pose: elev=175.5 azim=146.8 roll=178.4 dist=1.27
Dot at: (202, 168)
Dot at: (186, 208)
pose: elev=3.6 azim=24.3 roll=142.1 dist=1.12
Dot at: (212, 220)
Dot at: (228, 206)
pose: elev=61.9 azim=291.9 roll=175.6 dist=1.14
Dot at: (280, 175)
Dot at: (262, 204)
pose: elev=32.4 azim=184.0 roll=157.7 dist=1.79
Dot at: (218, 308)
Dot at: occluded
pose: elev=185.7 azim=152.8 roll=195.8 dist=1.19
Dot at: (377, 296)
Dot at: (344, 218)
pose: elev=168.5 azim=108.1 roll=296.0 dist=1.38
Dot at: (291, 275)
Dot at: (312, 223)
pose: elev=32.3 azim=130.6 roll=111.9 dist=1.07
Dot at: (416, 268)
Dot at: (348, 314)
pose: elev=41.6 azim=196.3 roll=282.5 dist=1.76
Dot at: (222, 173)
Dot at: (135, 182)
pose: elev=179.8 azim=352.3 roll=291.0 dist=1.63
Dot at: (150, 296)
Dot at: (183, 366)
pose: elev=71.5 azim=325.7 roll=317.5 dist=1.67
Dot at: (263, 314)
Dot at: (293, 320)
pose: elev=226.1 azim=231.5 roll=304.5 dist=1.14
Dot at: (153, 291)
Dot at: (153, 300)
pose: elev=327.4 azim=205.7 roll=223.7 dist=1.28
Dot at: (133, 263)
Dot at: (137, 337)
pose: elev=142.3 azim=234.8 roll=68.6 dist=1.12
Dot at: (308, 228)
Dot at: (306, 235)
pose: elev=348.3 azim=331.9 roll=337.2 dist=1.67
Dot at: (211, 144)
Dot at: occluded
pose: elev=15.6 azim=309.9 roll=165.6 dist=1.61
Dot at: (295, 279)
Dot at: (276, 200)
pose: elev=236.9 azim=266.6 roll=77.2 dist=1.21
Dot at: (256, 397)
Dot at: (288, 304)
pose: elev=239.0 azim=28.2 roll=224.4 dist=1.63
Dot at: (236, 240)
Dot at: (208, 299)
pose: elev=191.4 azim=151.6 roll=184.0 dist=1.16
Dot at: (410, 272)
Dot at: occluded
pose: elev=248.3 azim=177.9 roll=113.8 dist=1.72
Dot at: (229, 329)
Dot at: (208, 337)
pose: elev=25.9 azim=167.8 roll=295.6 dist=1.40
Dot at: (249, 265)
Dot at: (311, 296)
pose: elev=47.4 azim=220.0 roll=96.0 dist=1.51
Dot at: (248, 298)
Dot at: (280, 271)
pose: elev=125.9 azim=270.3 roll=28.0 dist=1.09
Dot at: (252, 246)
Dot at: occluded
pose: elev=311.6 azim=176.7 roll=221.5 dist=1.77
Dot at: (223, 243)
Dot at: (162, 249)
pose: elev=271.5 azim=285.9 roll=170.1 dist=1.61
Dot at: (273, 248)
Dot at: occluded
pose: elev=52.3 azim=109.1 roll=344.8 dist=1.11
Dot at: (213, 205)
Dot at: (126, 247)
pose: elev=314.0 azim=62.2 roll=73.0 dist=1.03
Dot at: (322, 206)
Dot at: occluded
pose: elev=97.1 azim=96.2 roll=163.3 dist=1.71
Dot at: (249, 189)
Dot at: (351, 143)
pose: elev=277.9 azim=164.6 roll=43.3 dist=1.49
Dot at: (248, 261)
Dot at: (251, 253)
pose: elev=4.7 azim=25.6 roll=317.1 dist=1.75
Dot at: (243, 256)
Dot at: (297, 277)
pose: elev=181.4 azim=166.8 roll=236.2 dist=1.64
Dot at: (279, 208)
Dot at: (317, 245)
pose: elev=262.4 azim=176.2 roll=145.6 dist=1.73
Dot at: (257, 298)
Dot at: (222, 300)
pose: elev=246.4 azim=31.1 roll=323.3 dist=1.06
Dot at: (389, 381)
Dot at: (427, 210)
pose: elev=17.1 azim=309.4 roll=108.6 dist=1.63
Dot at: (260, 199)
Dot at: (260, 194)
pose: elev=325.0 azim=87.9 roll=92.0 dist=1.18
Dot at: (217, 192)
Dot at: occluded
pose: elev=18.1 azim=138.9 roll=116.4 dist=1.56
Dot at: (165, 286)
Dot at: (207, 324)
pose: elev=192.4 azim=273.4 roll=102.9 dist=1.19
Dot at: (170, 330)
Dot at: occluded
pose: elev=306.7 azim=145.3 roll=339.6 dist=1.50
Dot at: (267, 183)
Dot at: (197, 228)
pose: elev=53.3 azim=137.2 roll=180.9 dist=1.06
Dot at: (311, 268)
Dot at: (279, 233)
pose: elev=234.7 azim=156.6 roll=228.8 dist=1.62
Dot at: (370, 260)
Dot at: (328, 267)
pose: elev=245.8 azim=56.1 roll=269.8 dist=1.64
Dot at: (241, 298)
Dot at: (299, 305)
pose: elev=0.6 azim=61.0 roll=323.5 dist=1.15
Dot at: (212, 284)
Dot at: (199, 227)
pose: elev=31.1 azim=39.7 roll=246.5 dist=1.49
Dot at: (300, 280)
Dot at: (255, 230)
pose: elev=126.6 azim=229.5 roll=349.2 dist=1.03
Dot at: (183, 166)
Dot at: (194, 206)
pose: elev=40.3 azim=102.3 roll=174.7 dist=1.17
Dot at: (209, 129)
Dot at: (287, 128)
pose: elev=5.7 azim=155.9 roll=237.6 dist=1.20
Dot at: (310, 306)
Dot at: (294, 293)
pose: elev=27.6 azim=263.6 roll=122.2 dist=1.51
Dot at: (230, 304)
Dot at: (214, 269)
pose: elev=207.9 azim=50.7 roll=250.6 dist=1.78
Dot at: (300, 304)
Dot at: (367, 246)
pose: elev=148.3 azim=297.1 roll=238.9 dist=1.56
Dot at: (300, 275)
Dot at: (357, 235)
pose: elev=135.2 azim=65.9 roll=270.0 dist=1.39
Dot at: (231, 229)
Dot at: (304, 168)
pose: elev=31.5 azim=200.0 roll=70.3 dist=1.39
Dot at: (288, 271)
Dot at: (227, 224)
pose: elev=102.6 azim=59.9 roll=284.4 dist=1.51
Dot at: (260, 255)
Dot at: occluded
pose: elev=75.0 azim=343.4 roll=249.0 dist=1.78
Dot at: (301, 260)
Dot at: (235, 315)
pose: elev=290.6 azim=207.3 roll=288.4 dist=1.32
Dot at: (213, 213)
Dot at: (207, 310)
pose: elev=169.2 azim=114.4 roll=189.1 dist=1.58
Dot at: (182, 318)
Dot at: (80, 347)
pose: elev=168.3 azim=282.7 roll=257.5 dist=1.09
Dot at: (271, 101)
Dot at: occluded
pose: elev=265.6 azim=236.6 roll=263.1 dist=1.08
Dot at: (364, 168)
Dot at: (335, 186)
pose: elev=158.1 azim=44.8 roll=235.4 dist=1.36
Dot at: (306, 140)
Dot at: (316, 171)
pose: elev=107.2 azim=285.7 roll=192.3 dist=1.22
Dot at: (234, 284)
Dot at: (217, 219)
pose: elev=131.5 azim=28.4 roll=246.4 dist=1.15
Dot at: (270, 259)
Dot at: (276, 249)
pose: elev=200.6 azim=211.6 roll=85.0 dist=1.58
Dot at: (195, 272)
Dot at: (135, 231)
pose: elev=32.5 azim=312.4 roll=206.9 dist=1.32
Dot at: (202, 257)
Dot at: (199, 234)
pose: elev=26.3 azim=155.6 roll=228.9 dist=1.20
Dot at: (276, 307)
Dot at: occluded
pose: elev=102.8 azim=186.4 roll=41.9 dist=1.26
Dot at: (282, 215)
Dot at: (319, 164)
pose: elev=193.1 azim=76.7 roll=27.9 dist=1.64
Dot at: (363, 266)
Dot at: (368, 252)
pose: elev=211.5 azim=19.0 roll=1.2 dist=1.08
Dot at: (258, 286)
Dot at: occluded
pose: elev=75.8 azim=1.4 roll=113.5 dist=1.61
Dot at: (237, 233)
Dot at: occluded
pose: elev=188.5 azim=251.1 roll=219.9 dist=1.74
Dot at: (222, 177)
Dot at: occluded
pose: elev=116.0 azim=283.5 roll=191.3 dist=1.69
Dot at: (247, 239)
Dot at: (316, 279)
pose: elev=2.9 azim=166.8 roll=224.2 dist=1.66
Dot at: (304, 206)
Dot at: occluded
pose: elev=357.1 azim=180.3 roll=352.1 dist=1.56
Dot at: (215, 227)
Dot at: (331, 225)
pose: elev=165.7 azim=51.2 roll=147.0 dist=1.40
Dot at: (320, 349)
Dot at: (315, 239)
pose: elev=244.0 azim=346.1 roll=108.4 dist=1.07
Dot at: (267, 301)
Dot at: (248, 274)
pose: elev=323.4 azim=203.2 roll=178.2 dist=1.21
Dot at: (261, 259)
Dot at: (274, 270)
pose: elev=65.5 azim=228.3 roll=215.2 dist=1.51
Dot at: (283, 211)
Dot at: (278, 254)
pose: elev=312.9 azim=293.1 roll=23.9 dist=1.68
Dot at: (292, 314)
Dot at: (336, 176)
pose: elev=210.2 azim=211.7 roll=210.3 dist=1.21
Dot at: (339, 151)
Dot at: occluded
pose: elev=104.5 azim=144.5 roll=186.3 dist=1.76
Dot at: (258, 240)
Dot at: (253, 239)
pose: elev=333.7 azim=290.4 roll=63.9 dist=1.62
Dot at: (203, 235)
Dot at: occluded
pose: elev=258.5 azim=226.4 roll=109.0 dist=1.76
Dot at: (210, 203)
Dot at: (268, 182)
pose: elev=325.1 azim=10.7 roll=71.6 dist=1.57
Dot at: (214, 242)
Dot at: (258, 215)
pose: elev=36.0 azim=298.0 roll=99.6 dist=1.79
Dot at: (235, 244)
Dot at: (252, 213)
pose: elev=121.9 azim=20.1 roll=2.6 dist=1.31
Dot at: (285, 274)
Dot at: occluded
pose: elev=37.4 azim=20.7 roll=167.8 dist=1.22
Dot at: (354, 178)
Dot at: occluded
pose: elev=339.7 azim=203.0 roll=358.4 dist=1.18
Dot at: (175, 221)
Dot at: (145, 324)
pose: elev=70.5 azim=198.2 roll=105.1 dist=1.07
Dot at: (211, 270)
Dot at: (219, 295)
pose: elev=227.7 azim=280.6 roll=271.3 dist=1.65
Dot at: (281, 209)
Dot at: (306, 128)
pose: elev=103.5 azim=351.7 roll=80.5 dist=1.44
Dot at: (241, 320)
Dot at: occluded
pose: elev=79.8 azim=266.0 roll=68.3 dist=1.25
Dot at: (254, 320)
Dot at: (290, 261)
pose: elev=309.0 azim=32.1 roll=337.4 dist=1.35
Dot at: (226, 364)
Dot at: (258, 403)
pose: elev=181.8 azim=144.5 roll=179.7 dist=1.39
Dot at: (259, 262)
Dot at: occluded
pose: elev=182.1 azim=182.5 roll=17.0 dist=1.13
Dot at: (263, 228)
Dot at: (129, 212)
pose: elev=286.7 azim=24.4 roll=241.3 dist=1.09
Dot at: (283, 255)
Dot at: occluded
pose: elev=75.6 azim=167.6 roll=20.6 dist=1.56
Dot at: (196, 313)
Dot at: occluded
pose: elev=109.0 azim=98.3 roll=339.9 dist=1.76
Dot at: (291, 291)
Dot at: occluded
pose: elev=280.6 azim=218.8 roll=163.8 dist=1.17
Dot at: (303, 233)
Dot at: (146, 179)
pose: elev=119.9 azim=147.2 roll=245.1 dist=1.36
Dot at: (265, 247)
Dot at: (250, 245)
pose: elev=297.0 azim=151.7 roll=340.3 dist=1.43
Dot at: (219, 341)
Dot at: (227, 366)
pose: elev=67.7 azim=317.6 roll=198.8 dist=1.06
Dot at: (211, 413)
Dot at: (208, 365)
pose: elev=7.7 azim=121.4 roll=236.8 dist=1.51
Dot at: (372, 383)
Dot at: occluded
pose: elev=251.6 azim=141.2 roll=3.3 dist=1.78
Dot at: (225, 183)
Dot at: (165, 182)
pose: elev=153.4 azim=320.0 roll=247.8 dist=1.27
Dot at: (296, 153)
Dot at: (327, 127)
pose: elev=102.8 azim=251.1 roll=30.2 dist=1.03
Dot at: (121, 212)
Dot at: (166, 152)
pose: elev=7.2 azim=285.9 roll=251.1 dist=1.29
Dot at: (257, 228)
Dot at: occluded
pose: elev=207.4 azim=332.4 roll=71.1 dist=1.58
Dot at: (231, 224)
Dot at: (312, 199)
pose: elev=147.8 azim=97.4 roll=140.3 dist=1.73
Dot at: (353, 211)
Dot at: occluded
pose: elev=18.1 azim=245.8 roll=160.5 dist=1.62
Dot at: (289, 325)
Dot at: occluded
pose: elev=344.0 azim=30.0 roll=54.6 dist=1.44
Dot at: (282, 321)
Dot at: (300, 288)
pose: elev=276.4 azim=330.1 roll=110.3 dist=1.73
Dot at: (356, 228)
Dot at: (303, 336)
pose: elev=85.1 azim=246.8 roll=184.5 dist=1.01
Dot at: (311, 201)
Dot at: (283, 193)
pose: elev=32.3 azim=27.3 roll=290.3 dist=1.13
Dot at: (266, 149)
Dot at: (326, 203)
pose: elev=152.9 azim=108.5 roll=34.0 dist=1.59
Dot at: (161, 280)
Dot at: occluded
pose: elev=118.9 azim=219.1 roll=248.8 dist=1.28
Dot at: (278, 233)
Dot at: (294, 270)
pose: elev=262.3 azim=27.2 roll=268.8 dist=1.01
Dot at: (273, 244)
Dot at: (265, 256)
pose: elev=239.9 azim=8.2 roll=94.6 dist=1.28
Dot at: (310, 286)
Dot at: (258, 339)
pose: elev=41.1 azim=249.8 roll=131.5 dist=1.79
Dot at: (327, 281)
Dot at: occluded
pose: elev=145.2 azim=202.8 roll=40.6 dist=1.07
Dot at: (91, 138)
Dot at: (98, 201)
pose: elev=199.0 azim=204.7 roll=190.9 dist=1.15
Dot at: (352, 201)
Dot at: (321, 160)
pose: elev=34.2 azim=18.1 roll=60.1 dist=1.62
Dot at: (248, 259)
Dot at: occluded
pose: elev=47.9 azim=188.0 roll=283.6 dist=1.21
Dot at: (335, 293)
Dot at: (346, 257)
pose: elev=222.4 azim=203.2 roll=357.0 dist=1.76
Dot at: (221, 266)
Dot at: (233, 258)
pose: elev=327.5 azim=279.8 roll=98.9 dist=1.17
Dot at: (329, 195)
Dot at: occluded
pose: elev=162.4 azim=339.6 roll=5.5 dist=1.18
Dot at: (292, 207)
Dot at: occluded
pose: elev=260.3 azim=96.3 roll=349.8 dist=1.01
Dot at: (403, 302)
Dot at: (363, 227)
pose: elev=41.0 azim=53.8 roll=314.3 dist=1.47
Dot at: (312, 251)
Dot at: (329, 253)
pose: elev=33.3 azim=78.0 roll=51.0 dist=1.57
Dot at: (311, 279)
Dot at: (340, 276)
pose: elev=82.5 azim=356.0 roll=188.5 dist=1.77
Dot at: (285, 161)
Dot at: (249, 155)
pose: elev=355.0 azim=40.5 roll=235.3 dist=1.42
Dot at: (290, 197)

◆ ◆ ◆ ◆

> **YOUR OBJECTIVE**: Turn the stretch from the line containing "pose: elev=325.0 azim=87.9" through the line containing "Dot at: (217, 219)" into a JSON list of strings with one string per line, leaving out any blank lines.

> **RESULT**:
[
  "pose: elev=325.0 azim=87.9 roll=92.0 dist=1.18",
  "Dot at: (217, 192)",
  "Dot at: occluded",
  "pose: elev=18.1 azim=138.9 roll=116.4 dist=1.56",
  "Dot at: (165, 286)",
  "Dot at: (207, 324)",
  "pose: elev=192.4 azim=273.4 roll=102.9 dist=1.19",
  "Dot at: (170, 330)",
  "Dot at: occluded",
  "pose: elev=306.7 azim=145.3 roll=339.6 dist=1.50",
  "Dot at: (267, 183)",
  "Dot at: (197, 228)",
  "pose: elev=53.3 azim=137.2 roll=180.9 dist=1.06",
  "Dot at: (311, 268)",
  "Dot at: (279, 233)",
  "pose: elev=234.7 azim=156.6 roll=228.8 dist=1.62",
  "Dot at: (370, 260)",
  "Dot at: (328, 267)",
  "pose: elev=245.8 azim=56.1 roll=269.8 dist=1.64",
  "Dot at: (241, 298)",
  "Dot at: (299, 305)",
  "pose: elev=0.6 azim=61.0 roll=323.5 dist=1.15",
  "Dot at: (212, 284)",
  "Dot at: (199, 227)",
  "pose: elev=31.1 azim=39.7 roll=246.5 dist=1.49",
  "Dot at: (300, 280)",
  "Dot at: (255, 230)",
  "pose: elev=126.6 azim=229.5 roll=349.2 dist=1.03",
  "Dot at: (183, 166)",
  "Dot at: (194, 206)",
  "pose: elev=40.3 azim=102.3 roll=174.7 dist=1.17",
  "Dot at: (209, 129)",
  "Dot at: (287, 128)",
  "pose: elev=5.7 azim=155.9 roll=237.6 dist=1.20",
  "Dot at: (310, 306)",
  "Dot at: (294, 293)",
  "pose: elev=27.6 azim=263.6 roll=122.2 dist=1.51",
  "Dot at: (230, 304)",
  "Dot at: (214, 269)",
  "pose: elev=207.9 azim=50.7 roll=250.6 dist=1.78",
  "Dot at: (300, 304)",
  "Dot at: (367, 246)",
  "pose: elev=148.3 azim=297.1 roll=238.9 dist=1.56",
  "Dot at: (300, 275)",
  "Dot at: (357, 235)",
  "pose: elev=135.2 azim=65.9 roll=270.0 dist=1.39",
  "Dot at: (231, 229)",
  "Dot at: (304, 168)",
  "pose: elev=31.5 azim=200.0 roll=70.3 dist=1.39",
  "Dot at: (288, 271)",
  "Dot at: (227, 224)",
  "pose: elev=102.6 azim=59.9 roll=284.4 dist=1.51",
  "Dot at: (260, 255)",
  "Dot at: occluded",
  "pose: elev=75.0 azim=343.4 roll=249.0 dist=1.78",
  "Dot at: (301, 260)",
  "Dot at: (235, 315)",
  "pose: elev=290.6 azim=207.3 roll=288.4 dist=1.32",
  "Dot at: (213, 213)",
  "Dot at: (207, 310)",
  "pose: elev=169.2 azim=114.4 roll=189.1 dist=1.58",
  "Dot at: (182, 318)",
  "Dot at: (80, 347)",
  "pose: elev=168.3 azim=282.7 roll=257.5 dist=1.09",
  "Dot at: (271, 101)",
  "Dot at: occluded",
  "pose: elev=265.6 azim=236.6 roll=263.1 dist=1.08",
  "Dot at: (364, 168)",
  "Dot at: (335, 186)",
  "pose: elev=158.1 azim=44.8 roll=235.4 dist=1.36",
  "Dot at: (306, 140)",
  "Dot at: (316, 171)",
  "pose: elev=107.2 azim=285.7 roll=192.3 dist=1.22",
  "Dot at: (234, 284)",
  "Dot at: (217, 219)"
]